+++ Exercise input
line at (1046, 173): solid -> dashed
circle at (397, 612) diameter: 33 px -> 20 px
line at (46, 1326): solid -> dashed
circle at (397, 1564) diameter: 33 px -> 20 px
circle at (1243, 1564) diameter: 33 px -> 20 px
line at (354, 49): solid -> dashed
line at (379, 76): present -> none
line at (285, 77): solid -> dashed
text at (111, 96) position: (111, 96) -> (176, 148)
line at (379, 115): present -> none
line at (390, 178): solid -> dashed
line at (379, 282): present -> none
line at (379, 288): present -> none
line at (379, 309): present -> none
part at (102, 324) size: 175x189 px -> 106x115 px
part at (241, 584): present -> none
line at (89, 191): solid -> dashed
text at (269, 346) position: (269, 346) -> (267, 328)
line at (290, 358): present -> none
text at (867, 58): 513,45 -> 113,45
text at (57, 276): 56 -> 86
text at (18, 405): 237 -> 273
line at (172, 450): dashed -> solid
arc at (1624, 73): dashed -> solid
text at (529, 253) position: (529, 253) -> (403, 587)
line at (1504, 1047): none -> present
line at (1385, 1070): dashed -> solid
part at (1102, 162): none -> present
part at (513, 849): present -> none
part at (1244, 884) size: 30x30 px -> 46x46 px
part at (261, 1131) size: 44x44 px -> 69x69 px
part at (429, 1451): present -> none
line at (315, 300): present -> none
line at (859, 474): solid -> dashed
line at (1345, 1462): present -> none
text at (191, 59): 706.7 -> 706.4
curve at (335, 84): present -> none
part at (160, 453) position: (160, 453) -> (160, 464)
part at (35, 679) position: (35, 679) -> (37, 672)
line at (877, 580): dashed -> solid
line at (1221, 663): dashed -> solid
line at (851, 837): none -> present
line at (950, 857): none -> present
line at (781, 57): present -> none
++++++
### Goal:
Change every "solid" in the lines above to "continuous" and leave the rest of each line exactly the same.

### Answer to the task:
line at (1046, 173): continuous -> dashed
circle at (397, 612) diameter: 33 px -> 20 px
line at (46, 1326): continuous -> dashed
circle at (397, 1564) diameter: 33 px -> 20 px
circle at (1243, 1564) diameter: 33 px -> 20 px
line at (354, 49): continuous -> dashed
line at (379, 76): present -> none
line at (285, 77): continuous -> dashed
text at (111, 96) position: (111, 96) -> (176, 148)
line at (379, 115): present -> none
line at (390, 178): continuous -> dashed
line at (379, 282): present -> none
line at (379, 288): present -> none
line at (379, 309): present -> none
part at (102, 324) size: 175x189 px -> 106x115 px
part at (241, 584): present -> none
line at (89, 191): continuous -> dashed
text at (269, 346) position: (269, 346) -> (267, 328)
line at (290, 358): present -> none
text at (867, 58): 513,45 -> 113,45
text at (57, 276): 56 -> 86
text at (18, 405): 237 -> 273
line at (172, 450): dashed -> continuous
arc at (1624, 73): dashed -> continuous
text at (529, 253) position: (529, 253) -> (403, 587)
line at (1504, 1047): none -> present
line at (1385, 1070): dashed -> continuous
part at (1102, 162): none -> present
part at (513, 849): present -> none
part at (1244, 884) size: 30x30 px -> 46x46 px
part at (261, 1131) size: 44x44 px -> 69x69 px
part at (429, 1451): present -> none
line at (315, 300): present -> none
line at (859, 474): continuous -> dashed
line at (1345, 1462): present -> none
text at (191, 59): 706.7 -> 706.4
curve at (335, 84): present -> none
part at (160, 453) position: (160, 453) -> (160, 464)
part at (35, 679) position: (35, 679) -> (37, 672)
line at (877, 580): dashed -> continuous
line at (1221, 663): dashed -> continuous
line at (851, 837): none -> present
line at (950, 857): none -> present
line at (781, 57): present -> none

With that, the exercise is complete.